• Jan 3rd 2012, 06:00 PM
question
Hi guys

Having a bit of trouble with the below with the wording possibly rather than the mathematical end. But anyway would appreciate it if anyone could work through it.

A single carriageway road changes direction by 25º by means of a circular curve without transitions. The distance from the intersection point to the start of the circular curve is 170m, and the superelevation on the circular curve is 2.5%. Calculate the value of μ for a vehicle travelling at 80 km/h at the middle of the curve.

Basically what needs to be found here is R the radius as it then goes into the formula v2/127R = e + μ. Obviously its just attaining R thats tricky

• Jan 3rd 2012, 11:45 PM
earboth
Quote:

Originally Posted by question
Hi guys

Having a bit of trouble with the below with the wording possibly rather than the mathematical end. But anyway would appreciate it if anyone could work through it.

A single carriageway road changes direction by 25º by means of a circular curve without transitions. The distance from the intersection point to the start of the circular curve is 170m, and the superelevation on the circular curve is 2.5%. Calculate the value of μ for a vehicle travelling at 80 km/h at the middle of the curve.

Basically what needs to be found here is R the radius as it then goes into the formula v2/127R = e + μ. Obviously its just attaining R thats tricky

1. Draw a sketch! (see attachment)

2. You are dealing with 2 different right triangles. Use the 1st one to determine the necessary interior angles. (The midpoint of the curve is located on the angle bisector of the angle of 155°)

3. Use the indicated grey right triangle to calculate the length of R:

$\frac{85\ m}{R}=\sin(12.5^\circ)$

Solve for R.

• Jan 4th 2012, 05:48 AM
question
Quote:

Originally Posted by earboth
1. Draw a sketch! (see attachment)

2. You are dealing with 2 different right triangles. Use the 1st one to determine the necessary interior angles. (The midpoint of the curve is located on the angle bisector of the angle of 155°)

3. Use the indicated grey right triangle to calculate the length of R:

$\frac{85\ m}{R}=\sin(12.5^\circ)$

Solve for R.

Was just about to respond regarding the 72.5 and 77.5.

I had gotten to that point myself with the diagram and im sure you noticed solving for R gives a negative value of -1281.6m which is a bit dubious. The answer that should be obtained is 767m.

Interpretation of the intersection point is crucial and i tried the 170m length as the distance from the start of the curve to where the line changes direction. This did not provide the correct answer either. I thinnk the wording of the question is deliberately troublesome.

Really appreciate you taking the time to reply.

Thanks
• Jan 4th 2012, 10:26 AM
earboth
Quote:

Originally Posted by question

Was just about to respond regarding the 72.5 and 77.5.
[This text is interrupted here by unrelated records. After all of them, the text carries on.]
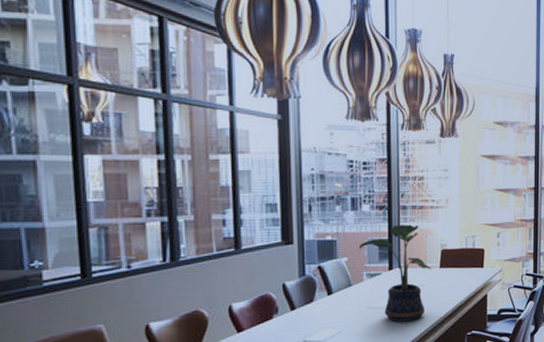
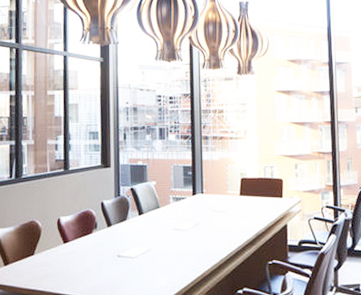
potted plant: present [358,224,431,322] -> none [165,153,232,245]

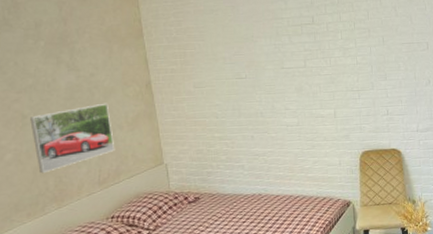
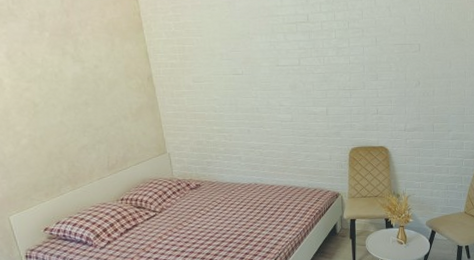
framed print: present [30,103,115,174] -> none [41,94,122,158]

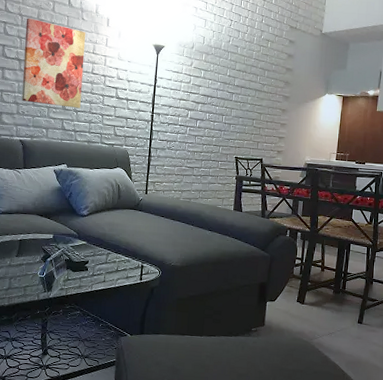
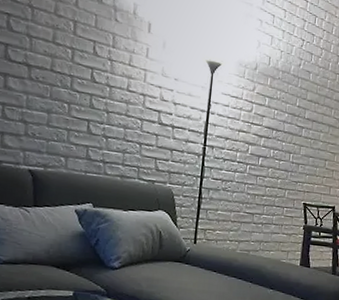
wall art: present [21,18,86,108] -> none [31,11,120,134]

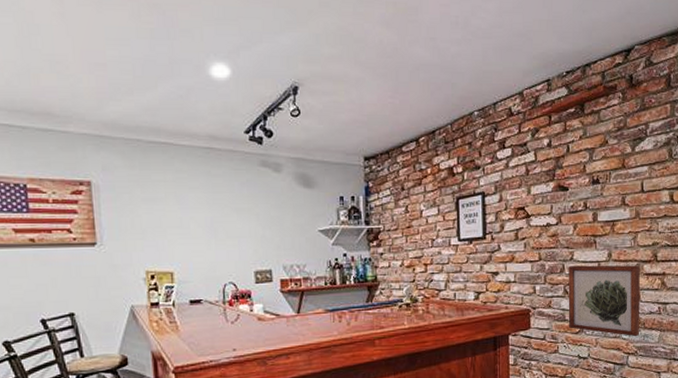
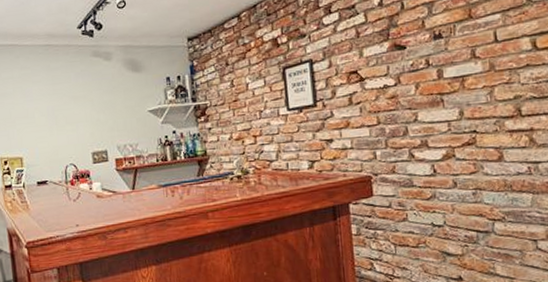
wall art: present [568,265,640,337] -> none [412,121,506,202]

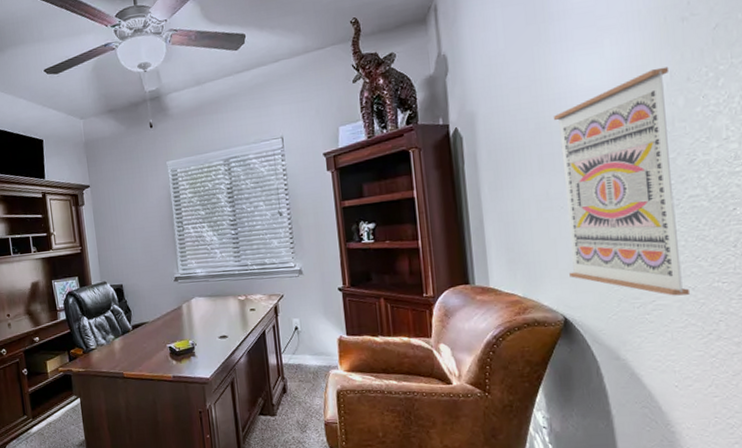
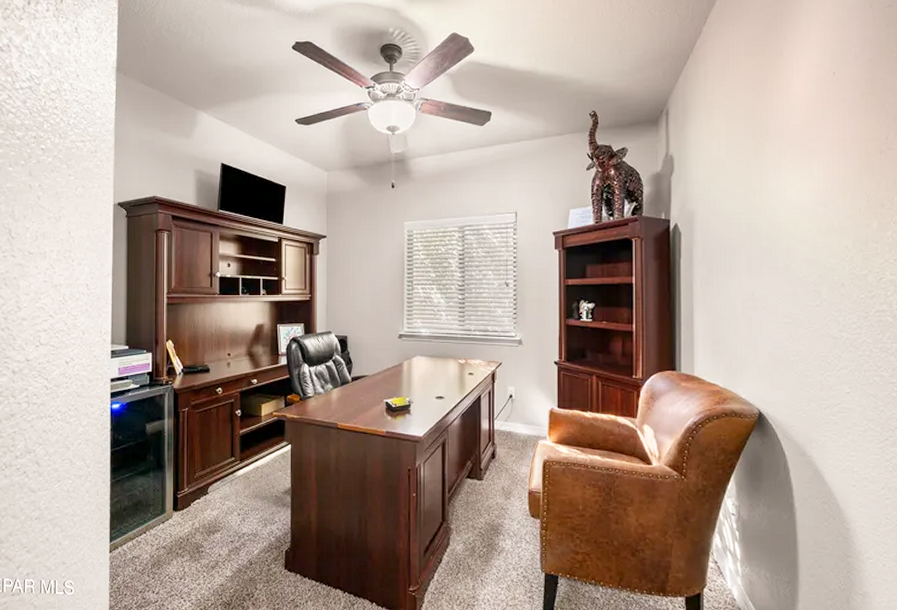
wall art: present [554,66,691,296] -> none [764,192,872,401]

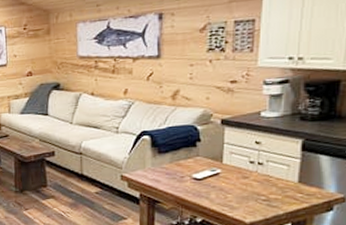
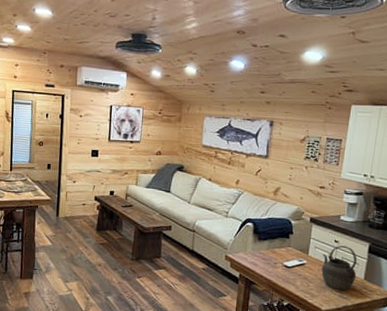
kettle: none [241,146,288,199] -> present [321,245,357,291]

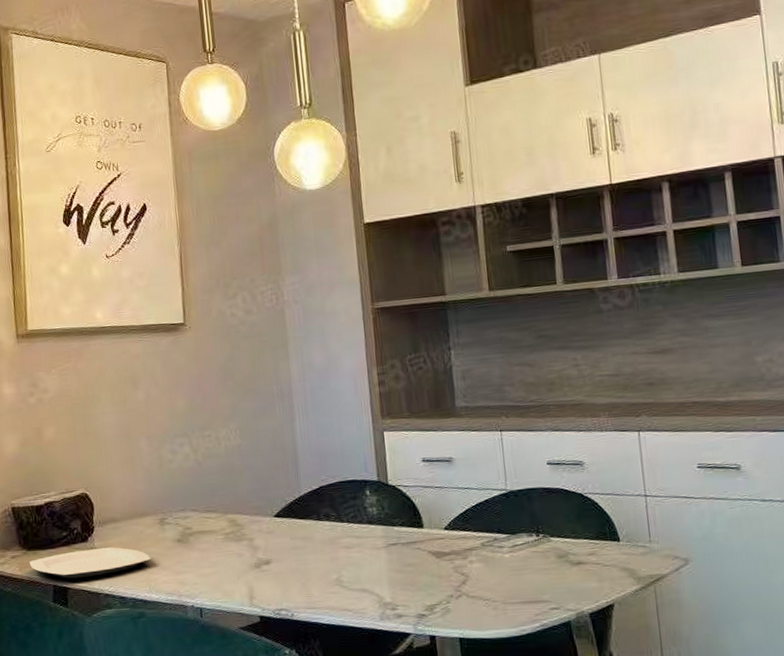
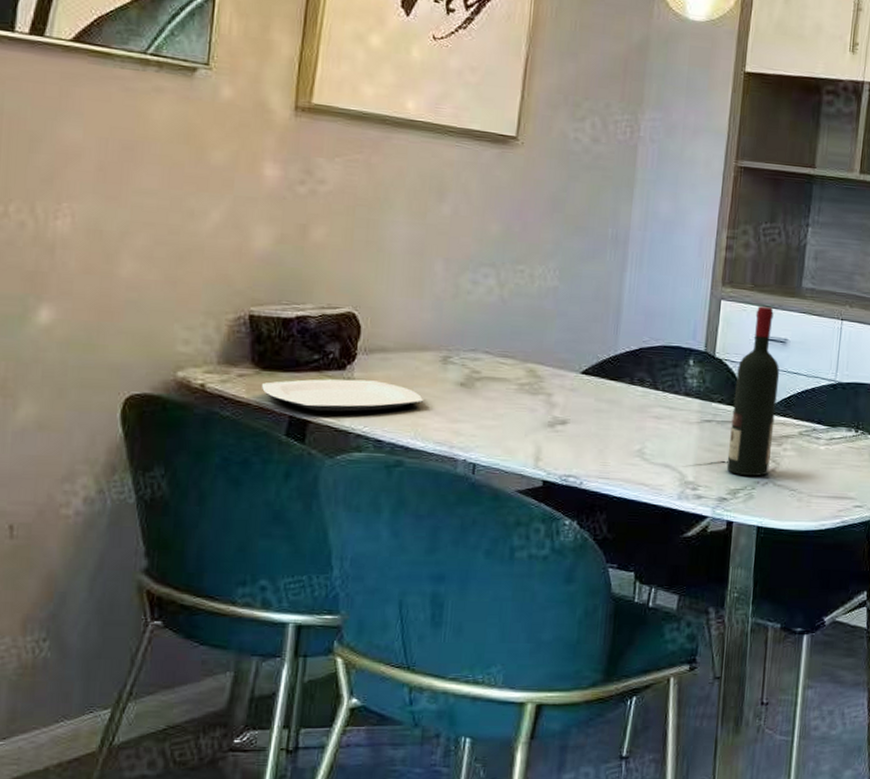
wine bottle: none [411,430,460,592] -> present [726,306,780,477]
I had gotten to that point myself with the diagram and im sure you noticed solving for R gives a negative value of -1281.6m which is a bit dubious. The answer that should be obtained is 767m. <--- Your calculator is still in radians mode. You have to switch it into degree mode. Then the result is 392.7 m.

Interpretation of the intersection point is crucial and i tried the 170m length as the distance from the start of the curve to where the line changes direction. This did not provide the correct answer either. I thinnk the wording of the question is deliberately troublesome.

Really appreciate you taking the time to reply.

Thanks

I obviously misundertood the question.